1 kadencja, 6 posiedzenie, 1 dzień (23.01.1992)
4 punkt porządku dziennego:
Interpelacje i zapytania.
Kierownik Ministerstwa Gospodarki Przestrzennej i Budownictwa Andrzej Diakonow:
Króciutko ustosunkuję się do ostatnich wypowiedzi. Otóż w pełni podzielam pogląd, że 25% dotyczy tylko obsługi kredytu, natomiast nie są to w całości koszty związane z utrzymaniem mieszkania, gdyż do tego dochodzą jeszcze czynsze oraz opłaty za wszelkiego rodzaju usługi, w tym opłaty za energię, ciepłą wodę, gaz itp. A więc w niektórych przypadkach obciążenie może sięgać nawet 50-60%. Z tym że jeżeli przyjęlibyśmy tutaj pewną graniczną wielkość, do której to obciążenie może wzrastać w stosunku miesięcznym, to musimy z drugiej strony przyjąć zobowiązanie budżetu do wykupywania, czy pokrywania tej różnicy, gdyż musimy wtedy dostawcom tych usług płacić określone kwoty z budżetu. To samo dotyczy odsetek, jeżeli byłyby one umarzane.
Pan poseł poruszył problem zawieszenia kredytów i odsetek obsługi kredytów i odsetek na dotychczasowym poziomie w celu umożliwienia spłaty kredytobiorcom tych kwot. Otóż możliwe jest oczywiście takie rozwiązanie, ale jednocześnie, chciałbym podkreślić to wyraźnie, oznacza to znowu, w obecnym stanie prawnym, przejęcie przez budżet państwa zobowiązań w stosunku do banków. Już nie w stosunku oczywiście do kredytobiorców, ale do banków. Budżet państwa musiałby wyrównać bankom te straty, które poniosłyby z nienaliczania dalszych odsetek od udzielonych kredytów i skapitalizowanych odsetek. To trzeba wyraźnie w tym miejscu powiedzieć.
I jeszcze odniosę się do ostatniej uwagi pani poseł. Otóż, dzisiaj stan prawny jest taki, że budżet nie może przejąć tych zobowiązań, a więc strony, spółdzielnie i banki mają niestety prawo dochodzić swoich roszczeń w stosunku do spółdzielni i lokatorów.
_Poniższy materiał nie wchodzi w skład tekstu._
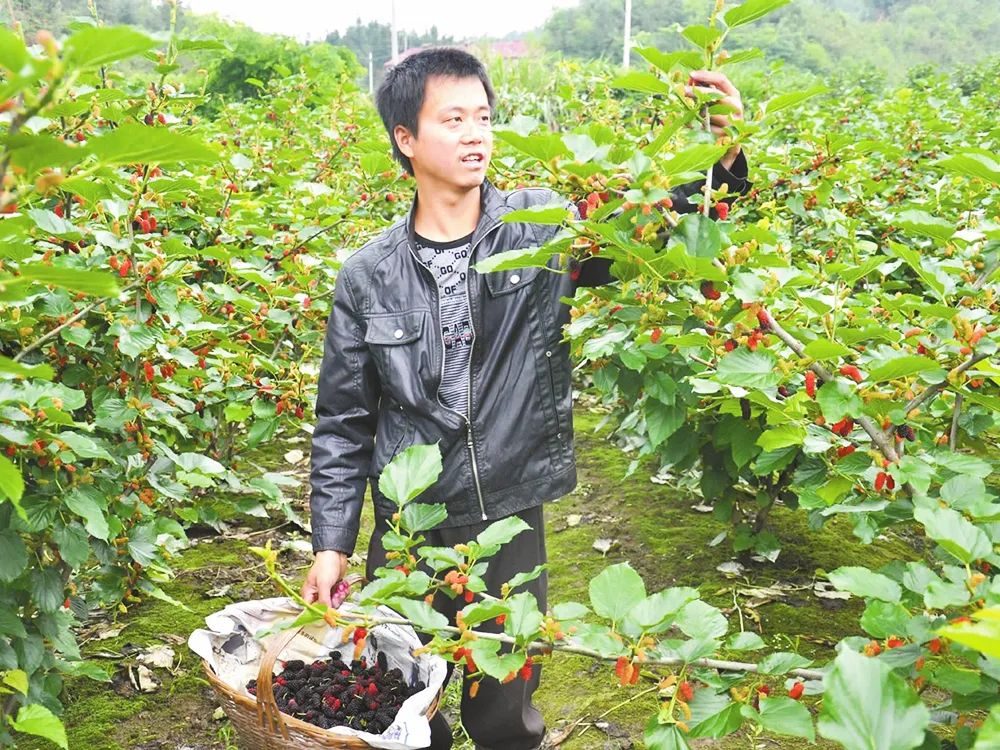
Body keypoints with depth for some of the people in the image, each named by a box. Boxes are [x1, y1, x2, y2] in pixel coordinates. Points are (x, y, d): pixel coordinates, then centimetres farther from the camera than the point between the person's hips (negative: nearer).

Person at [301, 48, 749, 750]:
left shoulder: (546, 230, -7)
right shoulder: (369, 275, -4)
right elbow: (343, 422, 3)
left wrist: (722, 165, -32)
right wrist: (331, 544, 2)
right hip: (406, 533, 1)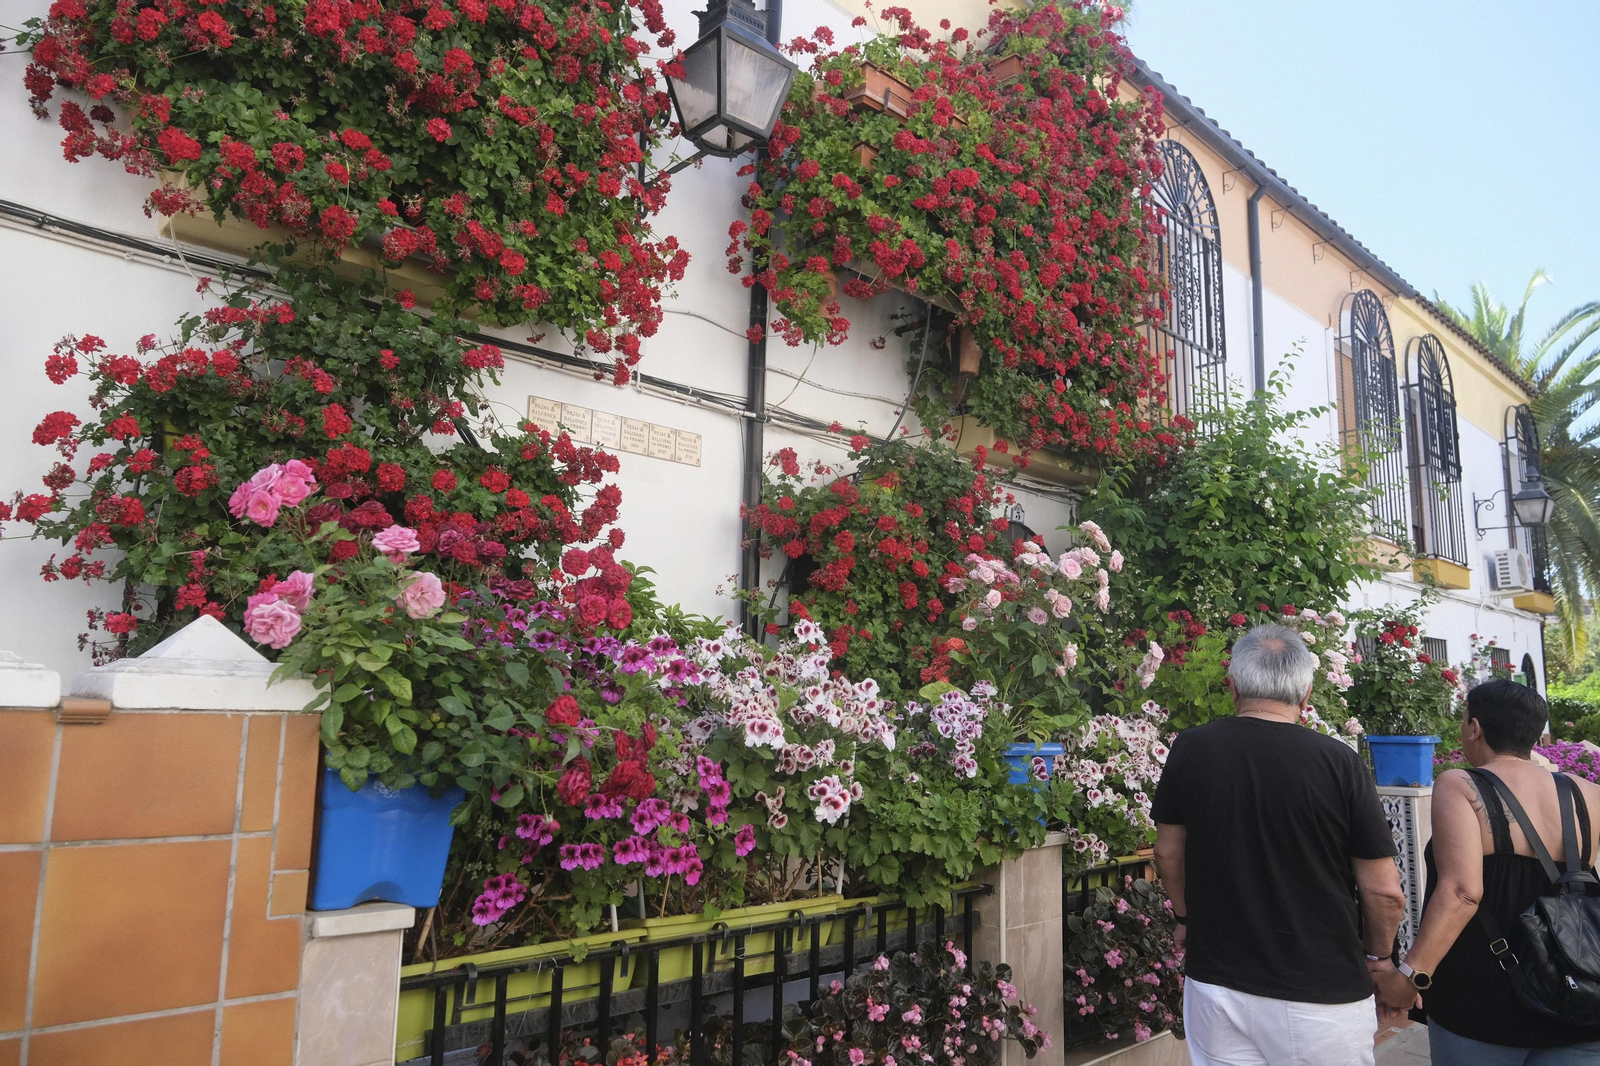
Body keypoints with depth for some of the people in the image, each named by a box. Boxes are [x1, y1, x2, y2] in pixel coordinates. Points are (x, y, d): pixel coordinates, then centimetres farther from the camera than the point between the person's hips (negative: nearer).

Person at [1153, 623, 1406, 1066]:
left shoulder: (1190, 749, -7)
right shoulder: (1339, 762, -14)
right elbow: (1384, 892, -8)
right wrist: (1379, 954, 11)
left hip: (1216, 977, 2)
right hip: (1322, 992, -1)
I problem ten musi być uregulowany, ale w taki sposób, aby umożliwić lokatorom wywiązywanie się ze swoich zobowiązań, jednakże tak, że musi być wskazane źródło finansowe, które pozwoli na umorzenie tych należności do takiej wysokości, w jakiej rodziny byłyby je w stanie spłacać. Na dzisiaj stan prawny jest taki, że zarówno banki, jak i spółdzielnie mogą na drodze sądowej dochodzić swoich należności i nie ma tutaj żadnych zabezpieczeń ze strony budżetu państwa.
Jeszcze chciałbym podkreślić, bo ten problem był tu poruszony, że likwidacja umorzeń to jest trochę inny problem. To dotyczy kredytów udzielanych spółdzielniom na budowę nowych domów. Była propozycja nowelizacji ustawy o uporządkowaniu stosunków kredytowych, która zakładała likwidację tych umorzeń i traktowaliśmy ich likwidację właśnie jako jedno ze źródeł sfinansowania zwiększonego zakresu pomocy przy obsłudze już udzielonych kredytów. Decyzja oczywiście jest w rękach Wysokiej Izby.